Tyler Farrar (Garmin-Transitions) is not participating, but other North Americans include Michael Barry (Sky), Dominique Rollin (Cervélo) – both of whom had excellent performances at Paris-Roubaix on Sunday – along with Kirk Carlsen, Steven Cozza and Danny Pate (all Garmin-Transitions) and Bjorn Selander (RadioShack). BMC is bringing Chad Beyer, Brent Bookwalter, Jeff Louder and John Murphy.


51st GP du Denain (1.1)

April 15 – France

Three-time defending champion Jimmy Casper (Saur-Sojasun) will be leading the field for this mid-week French race favoring the sprinters. Edvald Boasson Hagen won this race in his rookie 2008 season. The course is held near Valenciennes, drawing all the top French teams.


25th Tour de Finistère (1.1)

April 17 – France

Another mid-week French races, this time starting and finishing in Quimper in the hilly and windy Bretagne region of western France. A tougher challenge than Denain, the route favors the attackers and aggressive riding.


8th Ronde van Gelderland (1.2.)

April 17 – Holland

Women’s racing continues in Holland which will see some big names taking part. Cervélo and HTC-Columbia continue their fight to try dominate the racing, with Ina-Yoko Teutenberg as defending champion. Evelyn Stephens and Kim Anderson start for HTC-Columbia with the Canadian national team clicking in for the race.
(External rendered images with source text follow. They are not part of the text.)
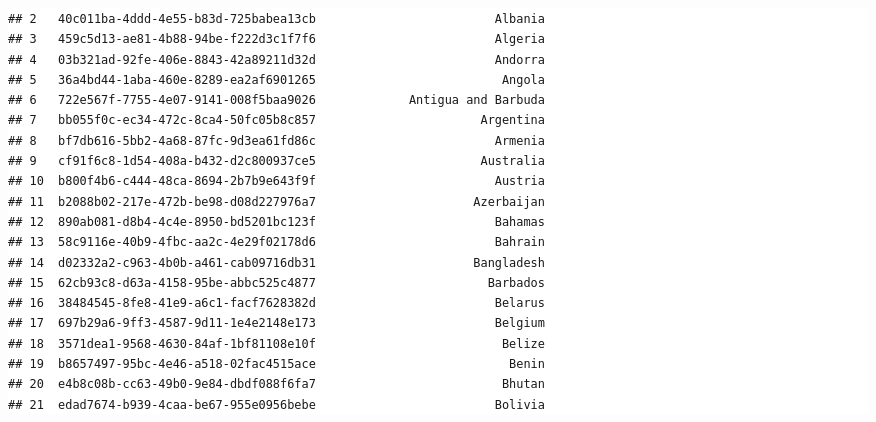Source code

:     ## 2   40c011ba-4ddd-4e55-b83d-725babea13cb                         Albania
    ## 3   459c5d13-ae81-4b88-94be-f222d3c1f7f6                         Algeria
    ## 4   03b321ad-92fe-406e-8843-42a89211d32d                         Andorra
    ## 5   36a4bd44-1aba-460e-8289-ea2af6901265                          Angola
    ## 6   722e567f-7755-4e07-9141-008f5baa9026             Antigua and Barbuda
    ## 7   bb055f0c-ec34-472c-8ca4-50fc05b8c857                       Argentina
    ## 8   bf7db616-5bb2-4a68-87fc-9d3ea61fd86c                         Armenia
    ## 9   cf91f6c8-1d54-408a-b432-d2c800937ce5                       Australia
    ## 10  b800f4b6-c444-48ca-8694-2b7b9e643f9f                         Austria
    ## 11  b2088b02-217e-472b-be98-d08d227976a7                      Azerbaijan
    ## 12  890ab081-d8b4-4c4e-8950-bd5201bc123f                         Bahamas
    ## 13  58c9116e-40b9-4fbc-aa2c-4e29f02178d6                         Bahrain
    ## 14  d02332a2-c963-4b0b-a461-cab09716db31                      Bangladesh
    ## 15  62cb93c8-d63a-4158-95be-abbc525c4877                        Barbados
    ## 16  38484545-8fe8-41e9-a6c1-facf7628382d                         Belarus
    ## 17  697b29a6-9ff3-4587-9d11-1e4e2148e173                         Belgium
    ## 18  3571dea1-9568-4630-84af-1bf81108e10f                          Belize
    ## 19  b8657497-95bc-4e46-a518-02fac4515ace                           Benin
    ## 20  e4b8c08b-cc63-49b0-9e84-dbdf088f6fa7                          Bhutan
    ## 21  edad7674-b939-4caa-be67-955e0956bebe                         Bolivia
45th Amstel Gold Race (PT)

April 18 – Holland

Held on the narrow, wind-buffeted farm roads of the Holland’s hilly Limburg region, Amstel Gold Race marks the opening of Ardennes week. Though purists will point out that the Limburg is geographically distinct from the Ardennes, it keeps things simple for headline writers and race promoters.

Road work could have a major impact on the race near Eys, where riders will be forced to climb the fearsome Eyserbosweg climb twice: first at 160km and a second time at 237km. The number of climbs remains the same at 31 and the distance will be a gut-busting 257.8km.

The race otherwise remains unchanged since the finish line was moved to the Cauberg hill-top finish near Valkenberg. The course traces a series of loops that looks like a plate of spaghetti, which a nerve-rattling endless string of tight corners.

Position is everything – and avoiding crashes – to have any chance of success. The moves come late and it’s always an emotional charge up the Cauberg, where thousands of fans have been swilling refreshments served by the title sponsor for hours.

Katusha brings a strong squad with defending champion Serguei Ivanov, Joaquin Rodríguez and Kim Kirchen. Flanders-Roubaix champ Fabian Cancellara is lining with a stacked Saxo Bank with the Schleck brothers, including former winner Frank Schleck.

Chris Horner, fresh off victory at the Basque Country tour, is an outsider for the podium if he survives the cluttered approach to the final climbs, though Flèche Wallonne next week is even better suited for Horner’s top form right now.

Astana lines up with two pairs of brothers – Davis and Iglinsky – while the on-form Alejandro Valverde (Caisse d’Epargne) will be one of the favorites.

Lars Boom and Robert Gesink will carry all the weight of home-road favorites Rabobank in what’s the biggest Dutch race of the year. Despite such heavy pressure to win, you have to go all the way back to Erik Dekker in 2001 to find a Dutch winner.

Garmin-Transitions will line up with a strong squad, led by Ryder Hesjedal, Christian Meier, Stephen Cozza and Danny Pate along with Martyn Maaskant and Johan Van Summeren.

Vicenzo Nibali and Roman Kreuziger bring firepower to Liquigas while Simon Gerrans – top 10s in all three hilly classics last year – leads a loaded Sky team.

Local fave Karsten Kroon will lead BMC, that also lines up with Marcus Burghardt, Jeff Louder and Brent Bookwalter. Dominique Rollin continues on his classics adventure with Cervélo.


27th Tro-Bro Léon (1.1)

April 18 – France

Said Haddou (Bbox) won last year’s edition that completes a busy week of racing in France. The hilly profile does not guarantee a bunch sprint, especially when foul weather and wind are thrown into the mix.